On décida que la mariée allait devoir se changer, ce qu’elle fit pendant que les invités rejoignaient le lieu où devait se dérouler la fête.

Lavée et changée, elle revint en boitant légèrement ayant un gros bleu à la fesse gauche.

- J’espère que c’est le pied gauche qui a marché sur la crotte cela porte bonheur.

Un autre lui dit :

- Mariage pluvieux, mariage heureux ! Sauf que là, ce sont des grêles… ce ne peut qu’être un mariage fantastique.

 

La mariée fit bonne figure en souriant même si elle n’en pensait pas moins. Mais, très vite, on ne pensa plus qu’à s’amuser et faire bombance. Le soleil était de retour et les enfants jouaient dehors.

 

Un chat roux s’invita à la noce en miaulant. Les mariés lui offrir de la viande et des restes. Il fit le tour des invités. La belle-mère de la mariée détestait les chats, elle le poussa de la main et du pied. Le minet se retourna lui montrant son postérieur, dressa toute droite sa queue et lui envoya un jet d’urine sur le bas de la robe avant de s’enfuir en courant.

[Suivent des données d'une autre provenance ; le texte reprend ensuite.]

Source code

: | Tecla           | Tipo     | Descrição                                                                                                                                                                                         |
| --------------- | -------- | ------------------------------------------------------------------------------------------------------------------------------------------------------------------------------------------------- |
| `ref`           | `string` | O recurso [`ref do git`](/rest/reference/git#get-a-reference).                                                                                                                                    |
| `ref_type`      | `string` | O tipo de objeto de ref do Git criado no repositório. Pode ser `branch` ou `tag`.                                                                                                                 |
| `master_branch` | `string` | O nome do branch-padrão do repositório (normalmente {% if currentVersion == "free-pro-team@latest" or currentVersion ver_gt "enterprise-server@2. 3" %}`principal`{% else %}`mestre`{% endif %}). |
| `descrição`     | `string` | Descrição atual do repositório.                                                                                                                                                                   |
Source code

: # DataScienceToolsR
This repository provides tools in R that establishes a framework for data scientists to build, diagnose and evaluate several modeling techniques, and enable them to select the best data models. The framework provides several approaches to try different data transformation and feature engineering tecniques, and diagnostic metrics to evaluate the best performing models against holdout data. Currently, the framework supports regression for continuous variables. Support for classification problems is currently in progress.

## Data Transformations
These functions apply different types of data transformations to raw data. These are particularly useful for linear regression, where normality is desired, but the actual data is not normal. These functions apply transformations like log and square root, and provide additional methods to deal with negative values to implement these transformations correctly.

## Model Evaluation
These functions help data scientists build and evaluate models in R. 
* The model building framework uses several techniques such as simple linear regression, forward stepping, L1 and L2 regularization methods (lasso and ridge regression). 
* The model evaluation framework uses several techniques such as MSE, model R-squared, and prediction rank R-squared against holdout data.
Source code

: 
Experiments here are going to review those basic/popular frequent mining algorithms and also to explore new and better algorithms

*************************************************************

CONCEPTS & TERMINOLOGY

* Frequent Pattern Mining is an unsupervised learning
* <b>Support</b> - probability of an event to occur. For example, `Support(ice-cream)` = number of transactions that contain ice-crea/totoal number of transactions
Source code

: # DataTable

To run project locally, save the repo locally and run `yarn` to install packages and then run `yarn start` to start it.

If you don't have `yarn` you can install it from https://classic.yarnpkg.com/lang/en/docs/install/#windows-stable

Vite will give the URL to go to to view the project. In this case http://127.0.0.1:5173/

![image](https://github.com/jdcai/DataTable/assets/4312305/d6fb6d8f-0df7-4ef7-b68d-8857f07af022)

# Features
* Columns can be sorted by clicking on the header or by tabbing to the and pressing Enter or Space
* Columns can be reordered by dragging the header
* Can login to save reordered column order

Belle maman se mit à hurler.

 

- Qu’elle horreur fit la mariée avec un petit sourire maitrisé. Chacune son tour pensa-t-elle. Elle ne s’est pas inquiétée pour moi lorsque je suis tombée.

-

On rinça le bas de la robe et on dansa.

 

La nuit était à présent tombée, il pleuvait et l’orage grondait. La noce menait bon train entre les divers plats on dansait, chantait…

 

Brusquement, des couacs se firent entendre dans l’orchestre. On constata qu’un musicien avait forcé un peu trop sur le champagne. On lui intima l’ordre de se reposer dans une pièce derrière.

La pièce montée arrivait enfin sur un chariot, mais l’électricité fut coupée, l’orage sans doute… On attendit dans le noir. Soudain, on entendit un choc, la lumière revint pratiquement au même moment. Et là… on constata que la magnifique pièce montée s’étalait, une partie sur la table, l’autre sur le sol et une troisième sur la robe du témoin de la mariée.

Les invités regardaient avec horreur et consternation. Les jeunes époux de leur côté en profitèrent pour s’éclipser.

 

- La bonne nouvelle ma chérie, c’est que personne n’oubliera notre mariage.

-

Tous deux se mirent à rire aux éclats.